A couple of demos and a single under their old identity has given way to a more productive 2024, seeing three single and this, Within the Viscera, their debut full-length. Taking cues from the Scandinavian old school by channelling their inner Entombed and Bloodbath, while reaching out across the pond for a little of the Florida sound of Morbid Angel, Neckbreakker have repurposed those legacies and filtered them thought a more modern aesthetic.
The last Nakkeknaekker single was also the first Neckbreakker release and forms the beginning of Within the Viscera.

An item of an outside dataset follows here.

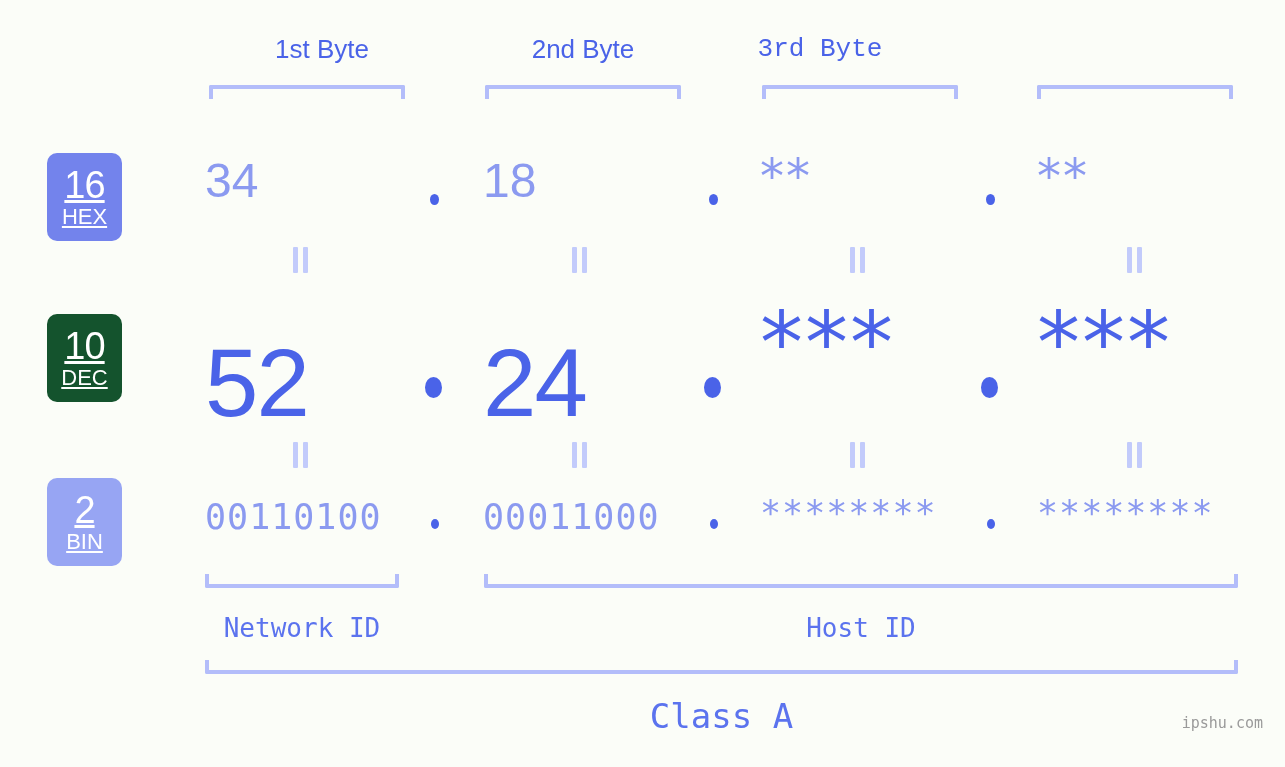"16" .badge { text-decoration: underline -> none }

Horizon of Spikes tells you all you’ll need to know for a crash course in the young lads: theirs’ is a modern sound rooted in the old school, guitarists Johan Lundvig and Joakim Høholt Kaspersen offer a crisp clean tone to the oozing filthy riffs, while Christoffer Bach Kofoed’s vocals are barked frenzied of distain and madness.
Second single, Shackled to A Corpse, sees the rhythm section of Sebastian Rohden Knoblauch and drummer Anton Bregendorf laying down some grooves upon which the guitars weave a catchy, modern sound. It’s all quite refined really, a mid-paced track that isn’t looking to break the sound barrier but is able to ingratiate itself into your subconscious so that you’ll have the stomp running through your mind for days.

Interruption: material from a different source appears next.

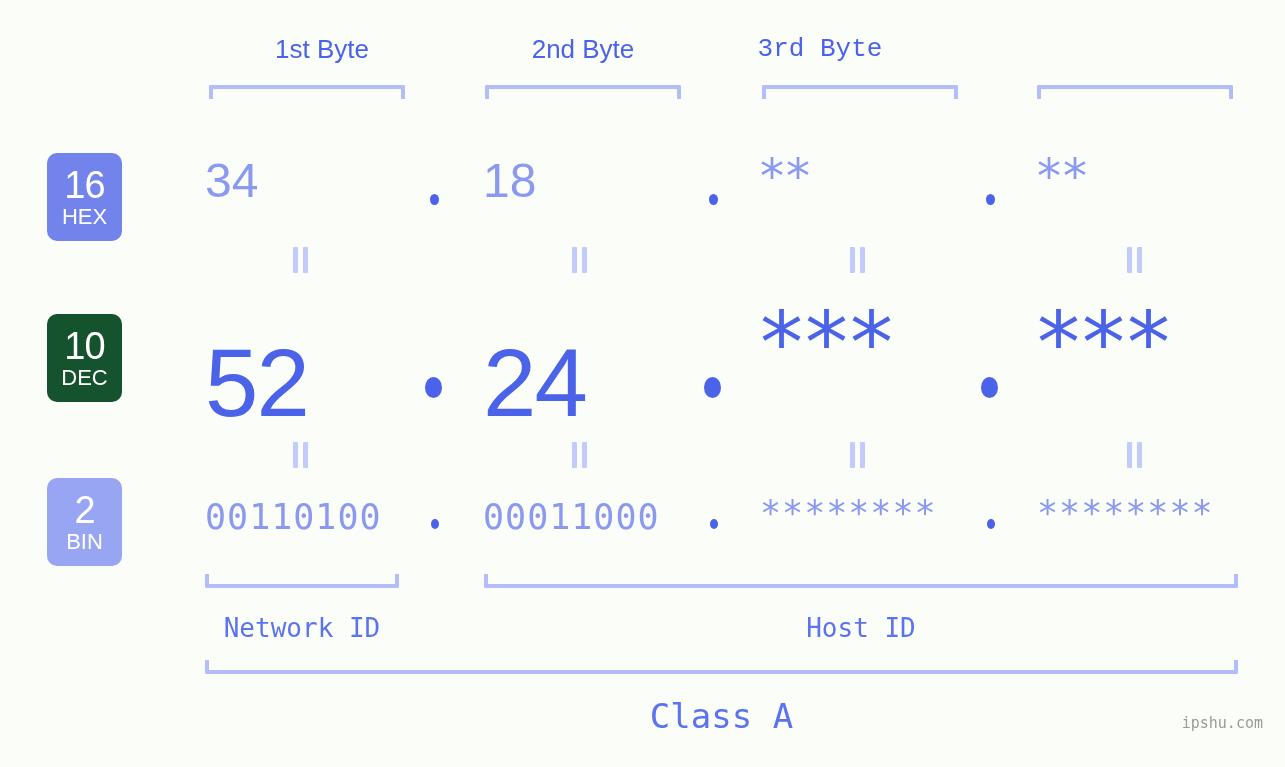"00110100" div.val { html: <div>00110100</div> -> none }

The third and, so far, final single is Within the Viscera’s concluding track, Face Splitting Madness, which starts and ends with mysterious atmospherics, delivering a thoroughly modern slice of extreme metal before the eerie outro brings the whole thing to a close.
Before that conclusion we have half-a-dozen tracks of Neckbreakker flexing their creative muscles, trying out a few differing styles to see which bests fits. Putrefied Body is led by the bass and a Tardy-like vocal; Nephilim takes itself out for a spin, opening up the engine with a whirlwind drum line and a fat breakdown. There’s even a cow bell in there somewhere – don’t say you weren’t warned – and Absorption walks the fine line between the old and the new, comfortably combining furious beats with fat chugs.
The young lads in Neckbreakker seem to have been looking even further back beyond the Stockholm and Florida sounds, to the Bay Area perhaps, as Purgatory Rites and SILO both display unmissable Thrashing moments amid the death metal frenzy. SILO, especially has an early Slayer thing going on.
My highlight of Within the Viscera is the album’s longest composition, Unholy Inquisition, which at a scootch under seven minutes is given plenty of time to develop and grown into a song of behemoth proportions. Comparatively slow, it still resounds with rapid-fire triplets, at odds with the steady drums, but not distracting from them. A huge beatdown and the groove-centric outro shows a band with ideas aplenty and a fearlessness to use them at their will.
Unlikely to knock the death metal scene off its axis, Within the Viscera is, however, an extremely competent start to a career that promises much.